Désormais, ces Grecques privées d’assurance maladie doivent payer des prix exorbitants de leur poche (qui est vide) pour pouvoir accoucher à l’hôpital. C’est vraiment lamentable et révoltant : quand elles ne peuvent pas payer l’accouchement, le caissier de l’hôpital ne les laisse pas partir avec leurs bébés avant qu’elles signent un document, comme quoi elles doivent une dette à l’hôpital. Elles s’endettent auprès de l’hôpital et de l’état, qui envoie leurs dettes aux impôts afin qu’elles soient perçues. Selon un récent décret-loi, si les dettes au fisc dépassent les 5000 euros, on peut être emprisonné et voir ses biens confisqués. Et tout ça quand déjà 6 Grecs sur 10 ne sont plus en mesure de payer leurs impôts !
Beaucoup de femmes, ne pouvant payer, s’adressent aux structures de solidarité, aux dispensaires sociaux, pour trouver une aide. Souvent « l’initiative des femmes contre la dette » accompagne des femmes enceintes dans les maternités pour exiger le droit à l’accouchement gratuit et l’accès gratuit universel aux soins, une pratique qui devrait être systématisée et qui a besoin d’aide militante.

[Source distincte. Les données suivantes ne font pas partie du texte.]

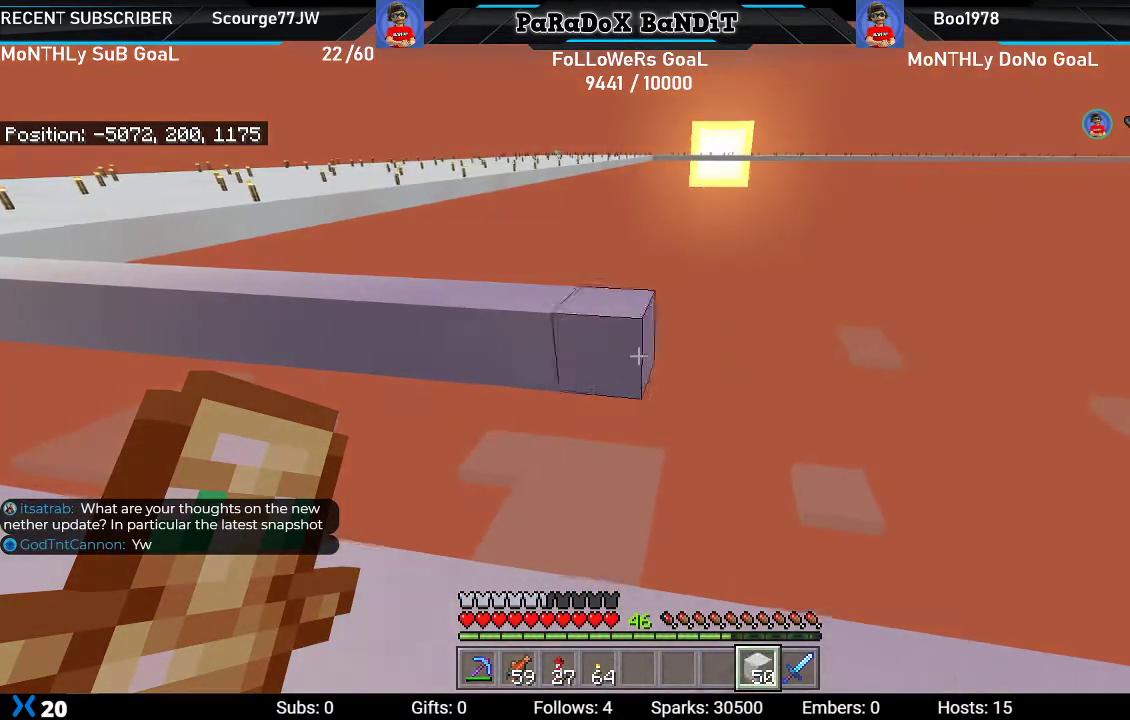
{"buttons": ["L2"], "left_stick": "right", "right_stick": "center", "events": []}
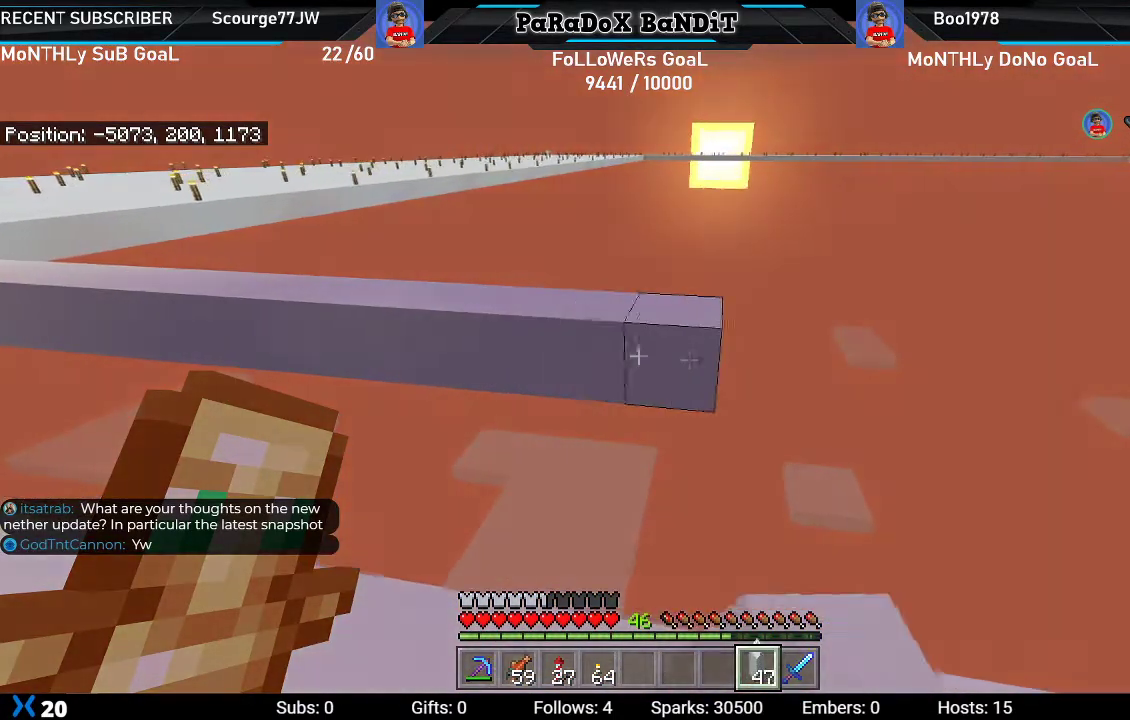
{"buttons": ["L2"], "left_stick": "right", "right_stick": "center", "events": []}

Un autre objectif de la campagne de solidarité serait de mettre en place un service de planning familial au sein du Dispensaire Social Métropolitain d’Ellinikon. Ainsi on pourrait donner le bon exemple aux autres dispensaires sociaux de par le pays afin qu’ils incorporent systématiquement cette dimension de la santé des femmes et de leurs droits reproductifs dans leurs activités.
C’est dans une ambiance grave et dans une Italie secouée par la crise que les témoignages et les propositions de Sonia Mitralia ont suscité l’intérêt et l’émotion. Elle a pu s’adresser à des publics larges et des plus divers comme aux militantes d’associations féministes, des femmes et des responsables des syndicats Fiom et CGIL, des militantes anticapitalistes LGBT, des militant/es contre la dette italienne… Mais, le plus émouvant était sans doute la présence partout des travailleur/ses de la santé qui étaient venus/es très nombreux/es pour participer, écouter mais aussi raconter leurs luttes contre les contre-réformes italiennes contre leur système de santé qui est désormais en danger de mort…

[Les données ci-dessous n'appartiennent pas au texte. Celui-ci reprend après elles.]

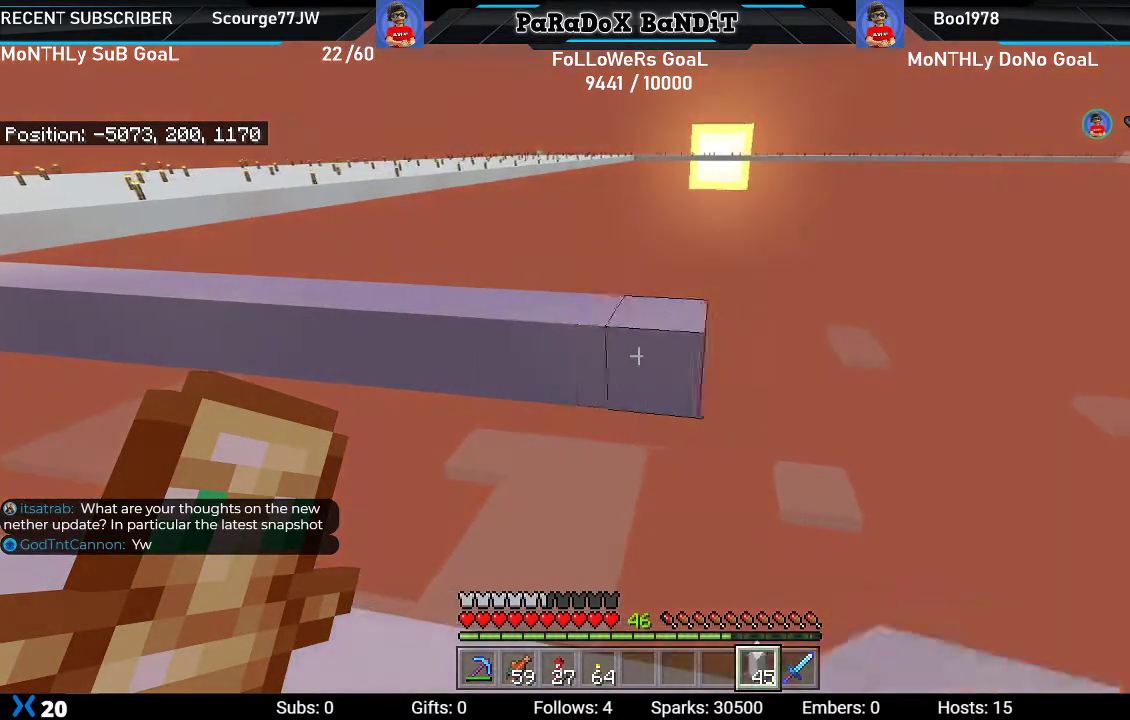
{"buttons": ["L2"], "left_stick": "right", "right_stick": "center", "events": []}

Cette tournée féministe en Italie n’est pas la première dans un pays européen. En effet, durant l’automne dernier, des militantes féministes du Portugal, d’Espagne, de France, de Grèce, d’Angleterre, de Belgique, de Hongrie avaient parcouru la France pour faire des conférences dans 9 villes en France ainsi qu’à Genève. Le thème était « Dette publique illégitime, austérité, crash social et féminisme » ! Maintenant, la campagne italienne de solidarité avec les femmes grecques semble faire un bond en avant. Loin d’être la répétition de la première tournée, qui a eu lieu en France, elle est novatrice parce que plus concrète car dotée d’un projet pratique : contribuer activement à la création d’un vrai mouvement de solidarité qui pourrait d’ailleurs se coordonner avec des mouvements analogues dans d’autres pays en vue de la fondation de l’entraide internationaliste européenne que requiert l’approfondissement et la tendance à la généralisation de la crise humanitaire sur notre continent !
Sonia Mitralia, Membre de l’initiative des femmes contre la dette et les mesures d’austérité et du CADTM international.